Objetivo da tarefa —
Repita fielmente o texto de todos os registros abaixo, sem incluir as imagens na resposta.

§

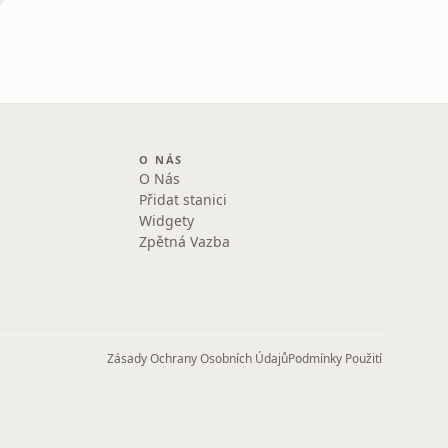
O NÁS
O Nás
Přidat stanici
Widgety
Zpětná Vazba
Zásady Ochrany Osobních Údajů
Podmínky Použití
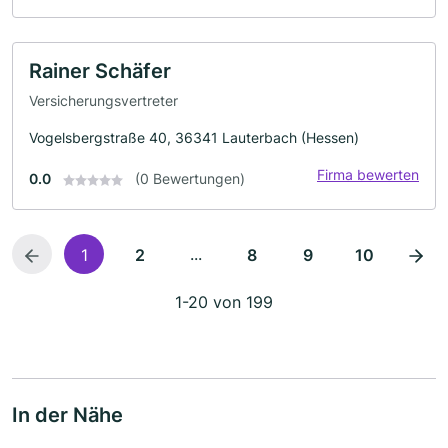
Rainer Schäfer
Versicherungsvertreter
Vogelsbergstraße 40, 36341 Lauterbach (Hessen)
Firma bewerten
0.0
(0 Bewertungen)
...
1
2
8
9
10
1-20 von 199
In der Nähe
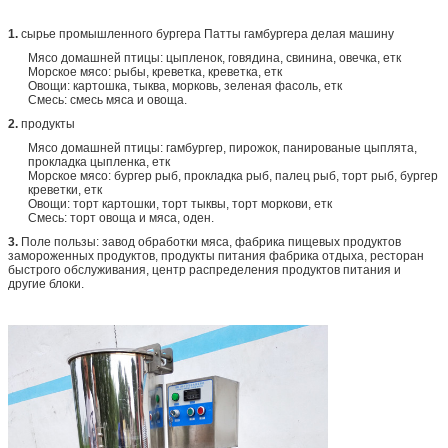
1.
сырье промышленного бургера Патты гамбургера делая машину
Мясо домашней птицы: цыпленок, говядина, свинина, овечка, етк
Морское мясо: рыбы, креветка, креветка, етк
Овощи: картошка, тыква, морковь, зеленая фасоль, етк
Смесь: смесь мяса и овоща.
2.
продукты
Мясо домашней птицы: гамбургер, пирожок, панированые цыплята,
прокладка цыпленка, етк
Морское мясо: бургер рыб, прокладка рыб, палец рыб, торт рыб, бургер
креветки, етк
Овощи: торт картошки, торт тыквы, торт моркови, етк
Смесь: торт овоща и мяса, оден.
3.
Поле пользы: завод обработки мяса, фабрика пищевых продуктов
замороженных продуктов, продукты питания фабрика отдыха, ресторан
быстрого обслуживания, центр распределения продуктов питания и
другие блоки.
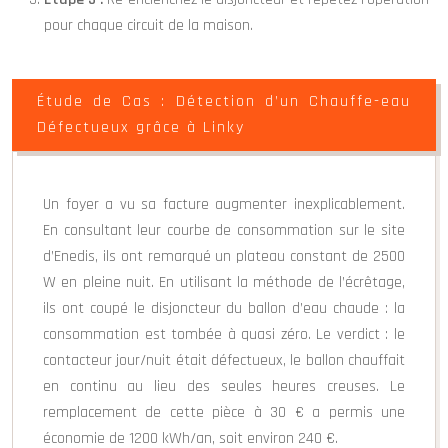
pour chaque circuit de la maison.
Étude de Cas : Détection d’un Chauffe-eau
Défectueux grâce à Linky
Un foyer a vu sa facture augmenter inexplicablement.
En consultant leur courbe de consommation sur le site
d’Enedis, ils ont remarqué un plateau constant de 2500
W en pleine nuit. En utilisant la méthode de l’écrêtage,
ils ont coupé le disjoncteur du ballon d’eau chaude : la
consommation est tombée à quasi zéro. Le verdict : le
contacteur jour/nuit était défectueux, le ballon chauffait
en continu au lieu des seules heures creuses. Le
remplacement de cette pièce à 30 € a permis une
économie de 1200 kWh/an, soit environ 240 €.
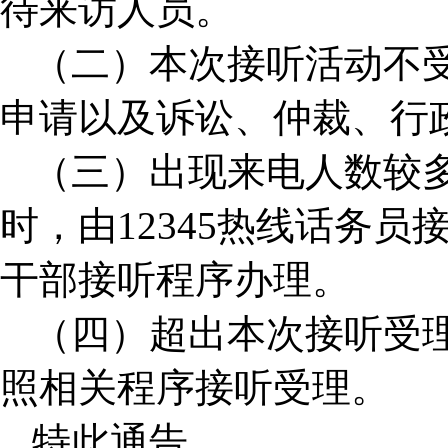
待来访人员。
（二）本次接听活动不
申请以及诉讼、仲裁、行
（三）出现来电人数较
时，由12345热线话务
干部接听程序办理。
（四）超出本次接听受理
照相关程序接听受理。
特此通告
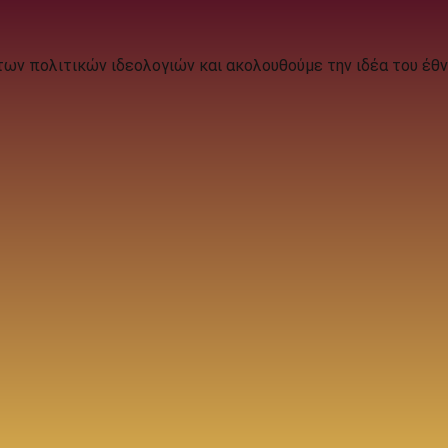
των πολιτικών ιδεολογιών και ακολουθούμε την ιδέα του έθν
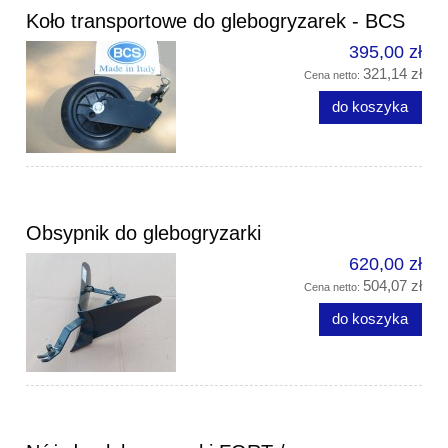
Koło transportowe do glebogryzarek - BCS
395,00 zł
321,14 zł
Cena netto:
do koszyka
Obsypnik do glebogryzarki
620,00 zł
504,07 zł
Cena netto:
do koszyka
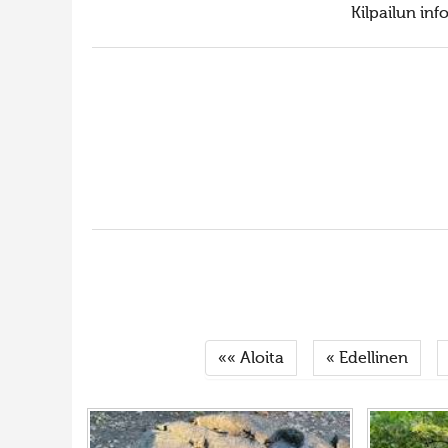
Kilpailun in
«« Aloita
« Edellinen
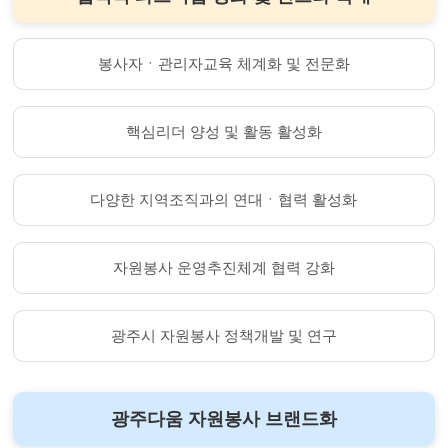
봉사자ㆍ관리자교육 체계화 및 전문화
핵심리더 양성 및 활동 활성화
다양한 지역조직과의 연대ㆍ협력 활성화
자원봉사 운영추진체계 협력 강화
광주시 자원봉사 정책개발 및 연구
광주다움 자원봉사 브랜드화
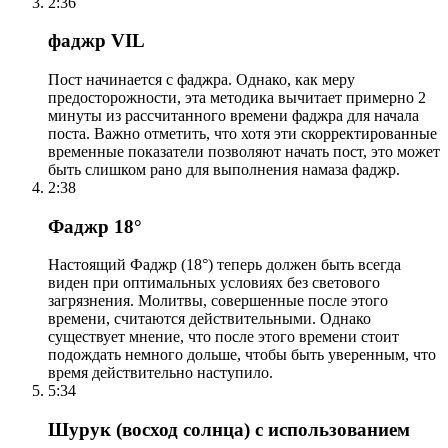
2:36
фаджр VIL
Пост начинается с фаджра. Однако, как меру
предосторожности, эта методика вычитает примерно 2
минуты из рассчитанного времени фаджра для начала
поста. Важно отметить, что хотя эти скорректированные
временные показатели позволяют начать пост, это может
быть слишком рано для выполнения намаза фаджр.
2:38
Фаджр 18°
Настоящий Фаджр (18°) теперь должен быть всегда
виден при оптимальных условиях без светового
загрязнения. Молитвы, совершенные после этого
времени, считаются действительными. Однако
существует мнение, что после этого времени стоит
подождать немного дольше, чтобы быть уверенным, что
время действительно наступило.
5:34
Шурук (восход солнца) с использованием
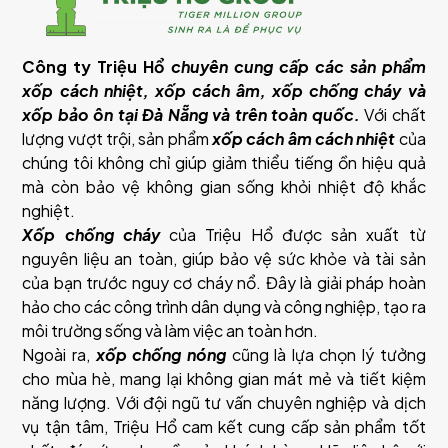
Công ty Triệu Hổ
chuyên cung cấp các sản phẩm
xốp cách nhiệt, xốp cách âm, xốp chống cháy và
xốp bảo ôn tại Đà Nẵng và trên toàn quốc.
Với chất
lượng vượt trội, sản phẩm
xốp cách âm cách nhiệt
của
chúng tôi không chỉ giúp giảm thiểu tiếng ồn hiệu quả
mà còn bảo vệ không gian sống khỏi nhiệt độ khắc
nghiệt.
Xốp chống cháy
của Triệu Hổ được sản xuất từ
nguyên liệu an toàn, giúp bảo vệ sức khỏe và tài sản
của bạn trước nguy cơ cháy nổ. Đây là giải pháp hoàn
hảo cho các công trình dân dụng và công nghiệp, tạo ra
môi trường sống và làm việc an toàn hơn.
Ngoài ra,
xốp chống nóng
cũng là lựa chọn lý tưởng
cho mùa hè, mang lại không gian mát mẻ và tiết kiệm
năng lượng. Với đội ngũ tư vấn chuyên nghiệp và dịch
vụ tận tâm, Triệu Hổ cam kết cung cấp sản phẩm tốt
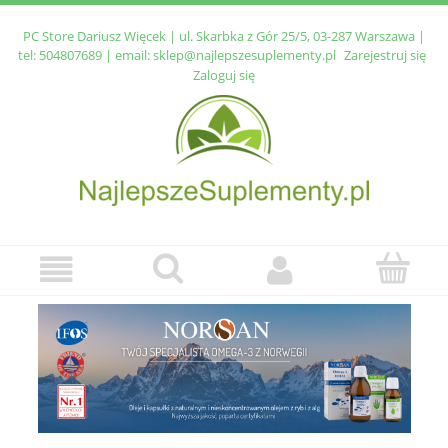
PC Store Dariusz Więcek | ul. Skarbka z Gór 25/5, 03-287 Warszawa |
tel:
504807689
| email:
sklep@najlepszesuplementy.pl
Zarejestruj się
Zaloguj się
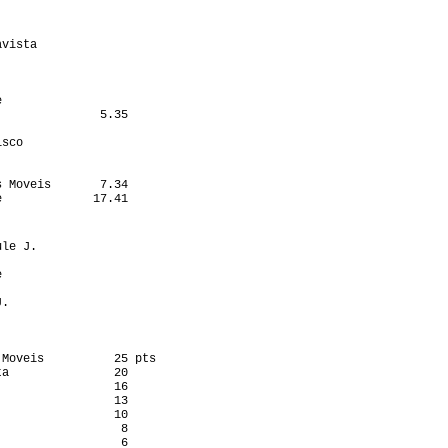
                  

                  

                  

vista             

                  

                  

                  

                  

              5.35

                  

sco               

                  

                  

 Moveis       7.34

             17.41

                   

                   

le J.             

                  

                  

                  

.                 

Moveis          25 pts

a               20

                16

                13

                10

                 8

                 6
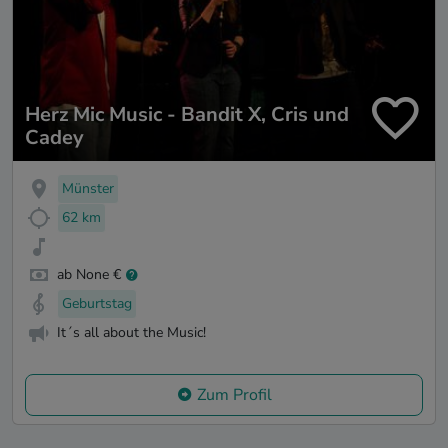
Herz Mic Music - Bandit X, Cris und
Cadey
Münster
62 km
ab None €
Geburtstag
It´s all about the Music!
Zum Profil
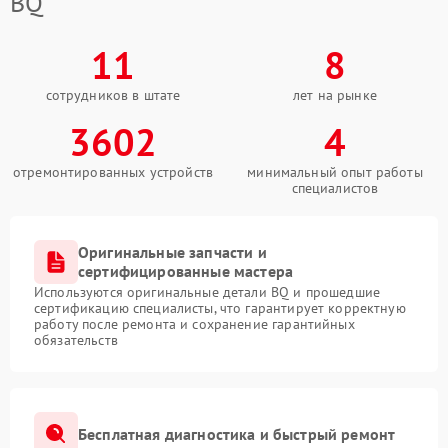
BQ
11
8
сотрудников в штате
лет на рынке
3602
4
отремонтированных устройств
минимальный опыт работы
специалистов
Оригинальные запчасти и
сертифицированные мастера
Используются оригинальные детали BQ и прошедшие
сертификацию специалисты, что гарантирует корректную
работу после ремонта и сохранение гарантийных
обязательств
Бесплатная диагностика и быстрый ремонт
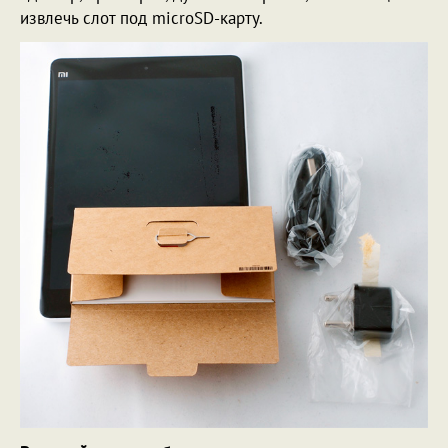
извлечь слот под microSD-карту.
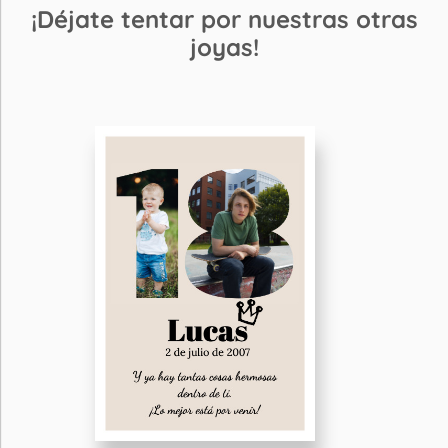
¡Déjate tentar por nuestras otras
joyas!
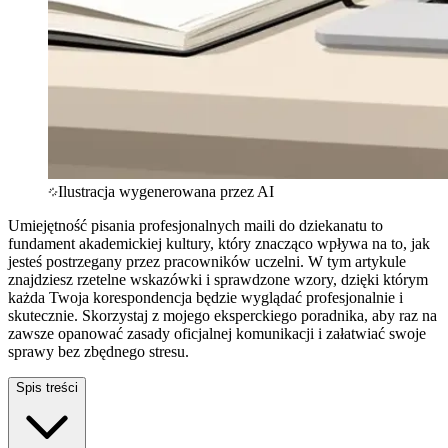
Ilustracja wygenerowana przez AI
Umiejętność pisania profesjonalnych maili do dziekanatu to
fundament akademickiej kultury, który znacząco wpływa na to, jak
jesteś postrzegany przez pracowników uczelni. W tym artykule
znajdziesz rzetelne wskazówki i sprawdzone wzory, dzięki którym
każda Twoja korespondencja będzie wyglądać profesjonalnie i
skutecznie. Skorzystaj z mojego eksperckiego poradnika, aby raz na
zawsze opanować zasady oficjalnej komunikacji i załatwiać swoje
sprawy bez zbędnego stresu.
Spis treści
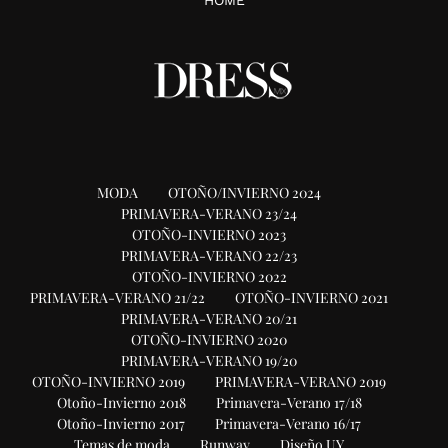
MODA
OTOÑO/INVIERNO 2024
PRIMAVERA-VERANO 23/24
OTOÑO-INVIERNO 2023
PRIMAVERA-VERANO 22/23
OTOÑO-INVIERNO 2022
PRIMAVERA-VERANO 21/22
OTOÑO-INVIERNO 2021
PRIMAVERA-VERANO 20/21
OTOÑO-INVIERNO 2020
PRIMAVERA-VERANO 19/20
OTOÑO-INVIERNO 2019
PRIMAVERA-VERANO 2019
Otoño-Invierno 2018
Primavera-Verano 17/18
Otoño-Invierno 2017
Primavera-Verano 16/17
Temas de moda
Runway
Diseño UY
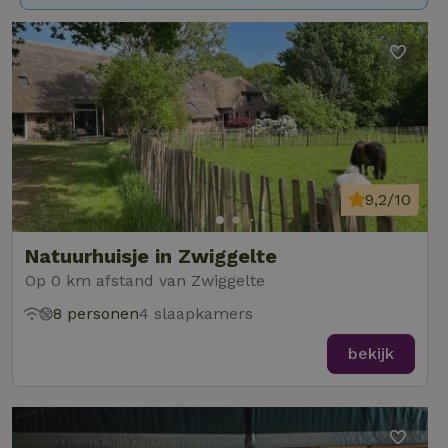
9,2/10
Natuurhuisje in Zwiggelte
Op 0 km afstand van Zwiggelte
8 personen
4 slaapkamers
bekijk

§

Resultado do exercício —
O NÁS
O Nás
Přidat stanici
Widgety
Zpětná Vazba
Zásady Ochrany Osobních Údajů
Podmínky Použití
Rainer Schäfer
Versicherungsvertreter
Vogelsbergstraße 40, 36341 Lauterbach (Hessen)
Firma bewerten
0.0
(0 Bewertungen)
...
1
2
8
9
10
1-20 von 199
In der Nähe
1.
сырье промышленного бургера Патты гамбургера делая машину
Мясо домашней птицы: цыпленок, говядина, свинина, овечка, етк
Морское мясо: рыбы, креветка, креветка, етк
Овощи: картошка, тыква, морковь, зеленая фасоль, етк
Смесь: смесь мяса и овоща.
2.
продукты
Мясо домашней птицы: гамбургер, пирожок, панированые цыплята,
прокладка цыпленка, етк
Морское мясо: бургер рыб, прокладка рыб, палец рыб, торт рыб, бургер
креветки, етк
Овощи: торт картошки, торт тыквы, торт моркови, етк
Смесь: торт овоща и мяса, оден.
3.
Поле пользы: завод обработки мяса, фабрика пищевых продуктов
замороженных продуктов, продукты питания фабрика отдыха, ресторан
быстрого обслуживания, центр распределения продуктов питания и
другие блоки.
pour chaque circuit de la maison.
Étude de Cas : Détection d’un Chauffe-eau
Défectueux grâce à Linky
Un foyer a vu sa facture augmenter inexplicablement.
En consultant leur courbe de consommation sur le site
d’Enedis, ils ont remarqué un plateau constant de 2500
W en pleine nuit. En utilisant la méthode de l’écrêtage,
ils ont coupé le disjoncteur du ballon d’eau chaude : la
consommation est tombée à quasi zéro. Le verdict : le
contacteur jour/nuit était défectueux, le ballon chauffait
en continu au lieu des seules heures creuses. Le
remplacement de cette pièce à 30 € a permis une
économie de 1200 kWh/an, soit environ 240 €.
待来访人员。
（二）本次接听活动不
申请以及诉讼、仲裁、行
（三）出现来电人数较
时，由12345热线话务
干部接听程序办理。
（四）超出本次接听受理
照相关程序接听受理。
特此通告
των πολιτικών ιδεολογιών και ακολουθούμε την ιδέα του έθν
Koło transportowe do glebogryzarek - BCS
395,00 zł
321,14 zł
Cena netto:
do koszyka
Obsypnik do glebogryzarki
620,00 zł
504,07 zł
Cena netto:
do koszyka
Kilpailun in
«« Aloita
« Edellinen
봉사자ㆍ관리자교육 체계화 및 전문화
핵심리더 양성 및 활동 활성화
다양한 지역조직과의 연대ㆍ협력 활성화
자원봉사 운영추진체계 협력 강화
광주시 자원봉사 정책개발 및 연구
광주다움 자원봉사 브랜드화
2:36
фаджр VIL
Пост начинается с фаджра. Однако, как меру
предосторожности, эта методика вычитает примерно 2
минуты из рассчитанного времени фаджра для начала
поста. Важно отметить, что хотя эти скорректированные
временные показатели позволяют начать пост, это может
быть слишком рано для выполнения намаза фаджр.
2:38
Фаджр 18°
Настоящий Фаджр (18°) теперь должен быть всегда
виден при оптимальных условиях без светового
загрязнения. Молитвы, совершенные после этого
времени, считаются действительными. Однако
существует мнение, что после этого времени стоит
подождать немного дольше, чтобы быть уверенным, что
время действительно наступило.
5:34
Шурук (восход солнца) с использованием
Công ty Triệu Hổ
chuyên cung cấp các sản phẩm
xốp cách nhiệt, xốp cách âm, xốp chống cháy và
xốp bảo ôn tại Đà Nẵng và trên toàn quốc.
Với chất
lượng vượt trội, sản phẩm
xốp cách âm cách nhiệt
của
chúng tôi không chỉ giúp giảm thiểu tiếng ồn hiệu quả
mà còn bảo vệ không gian sống khỏi nhiệt độ khắc
nghiệt.
Xốp chống cháy
của Triệu Hổ được sản xuất từ
nguyên liệu an toàn, giúp bảo vệ sức khỏe và tài sản
của bạn trước nguy cơ cháy nổ. Đây là giải pháp hoàn
hảo cho các công trình dân dụng và công nghiệp, tạo ra
môi trường sống và làm việc an toàn hơn.
Ngoài ra,
xốp chống nóng
cũng là lựa chọn lý tưởng
cho mùa hè, mang lại không gian mát mẻ và tiết kiệm
năng lượng. Với đội ngũ tư vấn chuyên nghiệp và dịch
vụ tận tâm, Triệu Hổ cam kết cung cấp sản phẩm tốt
PC Store Dariusz Więcek | ul. Skarbka z Gór 25/5, 03-287 Warszawa |
tel:
504807689
| email:
sklep@najlepszesuplementy.pl
Zarejestruj się
Zaloguj się
                  

                  

                  

vista             

                  

                  

                  

                  

              5.35

                  

sco               

                  

                  

 Moveis       7.34

             17.41

                   

                   

le J.             

                  

                  

                  

.                 

Moveis          25 pts

a               20

                16

                13

                10

                 8

                 6
Herz Mic Music - Bandit X, Cris und
Cadey
Münster
62 km
ab None €
Geburtstag
It´s all about the Music!
Zum Profil
BQ
11
8
сотрудников в штате
лет на рынке
3602
4
отремонтированных устройств
минимальный опыт работы
специалистов
Оригинальные запчасти и
сертифицированные мастера
Используются оригинальные детали BQ и прошедшие
сертификацию специалисты, что гарантирует корректную
работу после ремонта и сохранение гарантийных
обязательств
Бесплатная диагностика и быстрый ремонт
извлечь слот под microSD-карту.
¡Déjate tentar por nuestras otras
joyas!
Ilustracja wygenerowana przez AI
Umiejętność pisania profesjonalnych maili do dziekanatu to
fundament akademickiej kultury, który znacząco wpływa na to, jak
jesteś postrzegany przez pracowników uczelni. W tym artykule
znajdziesz rzetelne wskazówki i sprawdzone wzory, dzięki którym
każda Twoja korespondencja będzie wyglądać profesjonalnie i
skutecznie. Skorzystaj z mojego eksperckiego poradnika, aby raz na
zawsze opanować zasady oficjalnej komunikacji i załatwiać swoje
sprawy bez zbędnego stresu.
Spis treści
MODA
OTOÑO/INVIERNO 2024
PRIMAVERA-VERANO 23/24
OTOÑO-INVIERNO 2023
PRIMAVERA-VERANO 22/23
OTOÑO-INVIERNO 2022
PRIMAVERA-VERANO 21/22
OTOÑO-INVIERNO 2021
PRIMAVERA-VERANO 20/21
OTOÑO-INVIERNO 2020
PRIMAVERA-VERANO 19/20
OTOÑO-INVIERNO 2019
PRIMAVERA-VERANO 2019
Otoño-Invierno 2018
Primavera-Verano 17/18
Otoño-Invierno 2017
Primavera-Verano 16/17
Temas de moda
Runway
Diseño UY
9,2/10
Natuurhuisje in Zwiggelte
Op 0 km afstand van Zwiggelte
8 personen
4 slaapkamers
bekijk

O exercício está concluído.